Answer the following questions from the post on conditioning below.
(a) Which two researchers carried out the experiment on emotions with an infant?
(b) What animal, bigger than the infant, was placed beside the infant?
(c) What object was put close to the infant, and what feature of it is described as "furry"?
***** TEXT UNDER STUDY *****
Archive for February, 2006

Conditioning and its what ifs…

Wednesday, February 15th, 2006

I am sure everyone is familiar with the term Classical Conditioning/ Pavlovian Conditioning. After his experiment, another one was carried out by John B. Watson and Rosalie Rayner but now the focus of the conditioning was on emotions with an infant rather than dogs and salivation like Pavlov. Basically, what Watson did was first to determine that the infant, in the beginning has no fear of furry animals. Even when a dog bigger than the infant was placed beside the infant, the infant shows no fear of it, even up to the extend of touching it. Then a loud, horrifying sound was emitted when he as about to touch the furry creature. The child, which has a innate fear of this noise, naturally withdraws when the sound is heard. After a couple of repetitions, the child connect the terrifying sound with the furry animals and therefore, is "conditioned" to fear anything furry. A Santa Claus mask was put close to the infant and he fear it, as it has a "furry" white beard.
***** LISTED RECORDS *****
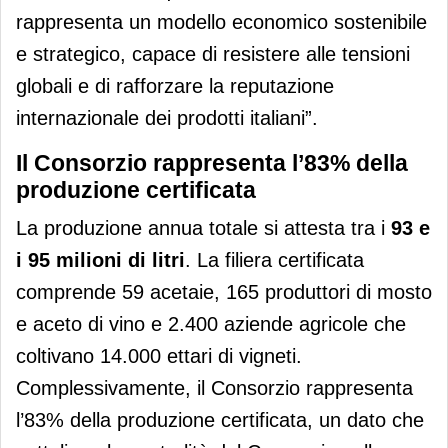
rappresenta un modello economico sostenibile
e strategico, capace di resistere alle tensioni
globali e di rafforzare la reputazione
internazionale dei prodotti italiani”.
Il Consorzio rappresenta l’83% della
produzione certificata
La produzione annua totale si attesta tra i
93 e
i 95 milioni di litri
. La filiera certificata
comprende 59 acetaie, 165 produttori di mosto
e aceto di vino e 2.400 aziende agricole che
coltivano 14.000 ettari di vigneti.
Complessivamente, il Consorzio rappresenta
l’83% della produzione certificata, un dato che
*****
**EXERCISE RESULT**
(a) John B. Watson and Rosalie Rayner.
(b) A dog.
(c) A Santa Claus mask; its white beard is described as "furry."